Page:Feydeau - Théâtre complet, volume 1, 1948.djvu/183

Cette page n’a pas encore été corrigée

Gabrielle. — Ah ! je compte sur le ciel !

Édouard, avec une moue. — Le ciel ? Oui, mais surtout sur le commissaire ! Songez donc ! Nous sommes absolument entre ses mains.

Gabrielle. — Oui ! qu’il ne se désiste pas et tout est perdu ! C’est la condamnation, l’infamie !… Mon mari apprend toute la vérité ! je suis mise au ban de la société ! Oh ! non ! non ! Des excuses, tout ce qu’on voudra ! Mais pas ça ! pas ça !

Édouard. — C’est pour cela que, quand M. Caponot va venir, il faudra être très aimable.

Gabrielle. — Oh ! n’ayez pas peur !

Édouard. Soyez plate.

Gabrielle. Oui, plate et digne ! Mais j’y pense ! Si on ne le laissait pas monter ! Le concierge ne sait pas que nous sommes là, il ne nous a pas vus passer.

Édouard. — C’est juste ! Il n’est jamais dans sa loge ! Je cours le prévenir !

Il sort en courant.

Gabrielle. — Oui ! C’est ça ! Allez ! allez !

Scène VIII

Gabrielle, puis Édouard et Caponot

Voix d’Édouard, au fond, comme quelqu’un qui s’est cogné contre un autre individu. — Oh ! (Entrant du fond à reculons, suivi de Caponot.) Mais pardon, monsieur, pardon, à qui ai-je l’honneur de parler ?

Caponot. — Je suis M. Caponot.

Édouard, devenant très aimable. — Le frère du commissaire ! Ah ! monsieur !…

Gabrielle, allant à lui très aimable. — Comme c’est aimable à vous de vous être dérangé.

Caponot, très grave, un parapluie horrible à la main. — Madame…

Édouard. — Oh ! d’ailleurs, on sait que M. Caponot est l’homme le plus aimable.

Caponot. — Monsieur…

Gabrielle. — Oh ! mais, son frère aussi !

Caponot. — Madame !…

Édouard. — C’est dans la famille ! (Avançant la chaise qui est à gauche de la table.) Mais asseyez-vous donc !

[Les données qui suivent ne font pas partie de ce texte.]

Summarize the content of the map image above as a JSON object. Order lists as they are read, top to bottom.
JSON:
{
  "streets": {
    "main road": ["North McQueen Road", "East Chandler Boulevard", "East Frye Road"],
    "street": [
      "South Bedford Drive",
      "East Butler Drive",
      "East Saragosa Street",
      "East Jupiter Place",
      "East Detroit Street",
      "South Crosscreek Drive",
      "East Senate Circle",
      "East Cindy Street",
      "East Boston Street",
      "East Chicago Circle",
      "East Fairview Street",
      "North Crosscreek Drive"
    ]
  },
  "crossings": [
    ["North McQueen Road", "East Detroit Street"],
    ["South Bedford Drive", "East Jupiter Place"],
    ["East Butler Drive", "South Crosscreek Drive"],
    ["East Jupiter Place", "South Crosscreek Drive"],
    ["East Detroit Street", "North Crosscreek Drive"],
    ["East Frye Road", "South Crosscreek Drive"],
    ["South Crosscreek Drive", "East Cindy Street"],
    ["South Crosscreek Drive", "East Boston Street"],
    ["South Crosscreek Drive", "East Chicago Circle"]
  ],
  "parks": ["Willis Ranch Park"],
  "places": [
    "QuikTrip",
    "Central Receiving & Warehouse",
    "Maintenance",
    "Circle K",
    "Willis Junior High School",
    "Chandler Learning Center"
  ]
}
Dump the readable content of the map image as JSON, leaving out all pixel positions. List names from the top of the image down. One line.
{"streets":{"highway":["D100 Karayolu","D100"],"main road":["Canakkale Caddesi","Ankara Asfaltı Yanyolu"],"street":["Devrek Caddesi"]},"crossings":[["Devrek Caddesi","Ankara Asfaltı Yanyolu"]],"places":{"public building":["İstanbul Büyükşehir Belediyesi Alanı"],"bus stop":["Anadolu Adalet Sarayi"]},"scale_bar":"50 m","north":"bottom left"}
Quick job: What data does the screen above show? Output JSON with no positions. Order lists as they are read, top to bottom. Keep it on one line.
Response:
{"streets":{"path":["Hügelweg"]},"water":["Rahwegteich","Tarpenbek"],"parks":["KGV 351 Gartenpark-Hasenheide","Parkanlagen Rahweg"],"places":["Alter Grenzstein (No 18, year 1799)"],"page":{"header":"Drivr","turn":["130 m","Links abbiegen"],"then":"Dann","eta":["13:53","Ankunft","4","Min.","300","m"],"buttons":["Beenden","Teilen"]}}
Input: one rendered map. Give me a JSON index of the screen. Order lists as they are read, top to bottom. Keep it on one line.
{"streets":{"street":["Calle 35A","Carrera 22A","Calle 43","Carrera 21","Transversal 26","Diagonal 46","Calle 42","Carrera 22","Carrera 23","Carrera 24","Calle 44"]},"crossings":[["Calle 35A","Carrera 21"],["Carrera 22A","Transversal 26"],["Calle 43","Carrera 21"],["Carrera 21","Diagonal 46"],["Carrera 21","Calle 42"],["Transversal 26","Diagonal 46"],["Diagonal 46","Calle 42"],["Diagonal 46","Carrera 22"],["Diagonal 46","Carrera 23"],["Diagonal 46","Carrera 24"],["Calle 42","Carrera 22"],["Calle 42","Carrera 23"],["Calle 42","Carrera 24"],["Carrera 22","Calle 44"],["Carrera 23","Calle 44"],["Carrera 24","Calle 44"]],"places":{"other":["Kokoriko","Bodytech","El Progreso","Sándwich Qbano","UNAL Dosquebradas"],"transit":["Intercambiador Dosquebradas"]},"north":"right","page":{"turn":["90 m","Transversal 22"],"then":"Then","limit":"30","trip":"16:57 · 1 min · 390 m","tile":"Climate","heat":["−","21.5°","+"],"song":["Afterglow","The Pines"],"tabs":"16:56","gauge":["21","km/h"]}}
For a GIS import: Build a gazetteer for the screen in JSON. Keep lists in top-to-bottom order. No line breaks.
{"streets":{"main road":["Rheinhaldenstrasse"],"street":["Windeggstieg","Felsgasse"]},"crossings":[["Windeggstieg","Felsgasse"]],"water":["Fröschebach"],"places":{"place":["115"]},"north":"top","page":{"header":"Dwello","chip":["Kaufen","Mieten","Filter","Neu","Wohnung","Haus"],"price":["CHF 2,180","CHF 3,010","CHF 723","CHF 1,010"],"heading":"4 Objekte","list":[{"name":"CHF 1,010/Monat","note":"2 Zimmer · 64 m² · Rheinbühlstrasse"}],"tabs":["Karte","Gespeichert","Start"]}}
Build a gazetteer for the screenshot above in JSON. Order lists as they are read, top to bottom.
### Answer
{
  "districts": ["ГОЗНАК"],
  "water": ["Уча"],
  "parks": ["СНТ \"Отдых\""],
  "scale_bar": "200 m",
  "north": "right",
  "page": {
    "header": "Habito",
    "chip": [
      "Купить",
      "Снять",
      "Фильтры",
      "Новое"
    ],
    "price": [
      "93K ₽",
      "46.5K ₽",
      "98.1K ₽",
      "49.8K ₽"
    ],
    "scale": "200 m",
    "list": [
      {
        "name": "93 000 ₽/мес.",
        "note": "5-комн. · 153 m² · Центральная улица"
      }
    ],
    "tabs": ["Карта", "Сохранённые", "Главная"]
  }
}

Gabrielle, en avançant une autre et la plaçant contre celle apportée par Édouard. — Non ! Sur celle-ci, vous serez mieux ! (Caponot hésite entre les deux chaises et pour ne pas faire de mécontents, s’assied moitié sur l’une, moitié sur l’autre.) Donnez-moi votre parapluie.

Caponot, assis. — Prenez-en bien soin, c’est un parapluie de famille.

Édouard. — Ça se voit !

Gabrielle. — Ah ! il est bien beau ! Il est bien beau !

Elle le pose sur la table.

Caponot, à part, — Ils sont très aimables !

Gabrielle. — Voyons, monsieur, nous n’avons pas de temps à perdre. Allons au fait ! Comme nous vous l’avons écrit, je vous fais toutes mes excuses…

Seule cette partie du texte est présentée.